Thursday 22 May 2014

Minimising deadlocks with READ_COMMITTED_SNAPSHOT

The problem

We have a system that has a number of separate Windows services that all access a shared database hosted by SQL Server 2008 R2. The system is used to provide online hydraulic modelling in support of a water utility company’s maintenance activities. The services are built around SynerGEE Water, a hydraulic modelling product from DNVGL.

One of the Windows services is responsible for monitoring a model library – SynerGEE models are stored as MDB files on the file system – and when a new or updated model is detected it adds a MODEL record to the database. It also indexes all of the pipes in the model and adds them to a MODEL_PIPE table in the database.

A second service checks the database for new MODEL records and then invokes SynerGEE to perform some hydraulic analysis. The results of this analysis are used to update the MODEL_PIPE records.

We observed that if a number of models had been updated in one go the result was that sometimes a database deadlock occurred when the second service was querying the MODEL_PIPE table. This was because the first service was in the process of adding other MODEL_PIPE records for other models at the same time.

We are using NHibernate for all data access and all database queries or updates are wrapped in transactions with the assistance of the Spring.Net transaction template. NHibernate Profiler was used to confirm that all the transactions were correctly formed and we could see that the transactions were using the READ COMMITTED isolation level.

The solution

Firstly, I did some research around Minimizing Deadlocks and noted that using a row-based isolation level can help. In particular, activating READ_COMMITTED_SNAPSHOT on the database can help by allowing SQL Server to use row versioning rather than shared locks.

“When the READ_COMMITTED_SNAPSHOT database option is set ON, a transaction running under read committed isolation level uses row versioning rather than shared locks during read operations.” [1]

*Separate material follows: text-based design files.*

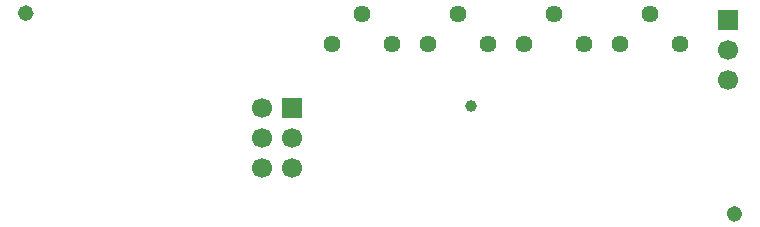
<source format=gbr>
%TF.GenerationSoftware,KiCad,Pcbnew,9.0.6-9.0.6~ubuntu24.04.1*%
%TF.CreationDate,2025-11-20T00:47:47+08:00*%
%TF.ProjectId,ksoloti-gills-cv-expander,6b736f6c-6f74-4692-9d67-696c6c732d63,v0.3*%
%TF.SameCoordinates,Original*%
%TF.FileFunction,Soldermask,Bot*%
%TF.FilePolarity,Negative*%
%FSLAX46Y46*%
G04 Gerber Fmt 4.6, Leading zero omitted, Abs format (unit mm)*
G04 Created by KiCad (PCBNEW 9.0.6-9.0.6~ubuntu24.04.1) date 2025-11-20 00:47:47*
%MOMM*%
%LPD*%
G01*
G04 APERTURE LIST*
%ADD10C,0.650000*%
%ADD11C,1.152000*%
%ADD12C,1.000000*%
%ADD13C,1.440000*%
%ADD14R,1.700000X1.700000*%
%ADD15C,1.700000*%
G04 APERTURE END LIST*
%TO.C,FID1*%
D10*
X-22215000Y8000000D02*
G75*
G02*
X-22865000Y8000000I-325000J0D01*
G01*
X-22865000Y8000000D02*
G75*
G02*
X-22215000Y8000000I325000J0D01*
G01*
%TO.C,FID2*%
X37785000Y-9000000D02*
G75*
G02*
X37135000Y-9000000I-325000J0D01*
G01*
X37135000Y-9000000D02*
G75*
G02*
X37785000Y-9000000I325000J0D01*
G01*
%TD*%
D11*
%TO.C,FID1*%
X-22540000Y8000000D03*
%TD*%
%TO.C,FID2*%
X37460000Y-9000000D03*
%TD*%
D12*
%TO.C,TP1*%
X15113000Y127000D03*
%TD*%
D13*
%TO.C,TR4*%
X27806200Y5347200D03*
X30346200Y7887200D03*
X32886200Y5347200D03*
%TD*%
%TO.C,TR3*%
X19678200Y5347200D03*
X22218200Y7887200D03*
X24758200Y5347200D03*
%TD*%
D14*
%TO.C,J1*%
X0Y0D03*
D15*
X-2540000Y0D03*
X0Y-2540000D03*
X-2540000Y-2540000D03*
X0Y-5080000D03*
X-2540000Y-5080000D03*
%TD*%
D13*
%TO.C,TR1*%
X3422200Y5347200D03*
X5962200Y7887200D03*
X8502200Y5347200D03*
%TD*%
D14*
%TO.C,J2*%
X36920000Y7460000D03*
D15*
X36920000Y4920000D03*
X36920000Y2380000D03*
%TD*%
D13*
%TO.C,TR2*%
X11550200Y5347200D03*
X14090200Y7887200D03*
X16630200Y5347200D03*
%TD*%
M02*

</source>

Further research around snapshot isolation levels provided further insight:

“The READ_COMMITTED_SNAPSHOT database option determines the behavior of the default READ COMMITTED isolation level when snapshot isolation is enabled in a database. If you do not explicitly specify READ_COMMITTED_SNAPSHOT ON, READ COMMITTED is applied to all implicit transactions. This produces the same behavior as setting READ_COMMITTED_SNAPSHOT OFF (the default). When READ_COMMITTED_SNAPSHOT OFF is in effect, the Database Engine uses shared locks to enforce the default isolation level. If you set the READ_COMMITTED_SNAPSHOT database option to ON, the database engine uses row versioning and snapshot isolation as the default, instead of using locks to protect the data.” [2]

Bingo! If the READ_COMMITTED_SNAPSHOT database option is set to ON row versioning is used instead of locks.

“Once snapshot isolation is enabled, updated row versions for each transaction are maintained in tempdb. A unique transaction sequence number identifies each transaction, and these unique numbers are recorded for each row version. The transaction works with the most recent row versions having a sequence number before the sequence number of the transaction. Newer row versions created after the transaction has begun are ignored by the transaction…

…Snapshot isolation uses an optimistic concurrency model. If a snapshot transaction attempts to commit modifications to data that has changed since the transaction began, the transaction will roll back and an error will be raised. ” [2]

In our case this looked very interesting because the first Windows service adds new MODEL and MODEL_PIPE records in a transaction and is done with them. The second Windows service then reads the new MODEL and MODEL_PIPE records and updates them in a separate transaction. The chances of an optimistic concurrency issue are minimal. Although the two services are accessing the same table they are not accessing the same rows. Therefore, using row version-based locks would allow the two services to work better together.

So, I enabled READ_COMMITTED_SNAPSHOT on the database [3] and found that the deadlocks no longer occurred.

ALTER DATABASE <dbname> SET SINGLE_USER WITH ROLLBACK IMMEDIATE;
ALTER DATABASE <dbname> SET READ_COMMITTED_SNAPSHOT ON;
ALTER DATABASE <dbname> SET MULTI_USER;

Result!

References

[1] Minimizing Deadlocks, Technet.

[2] Snapshot Isolation in SQL Server, MSDN.

[3] Enabling Row Versioning-Based Isolation Levels, Technet.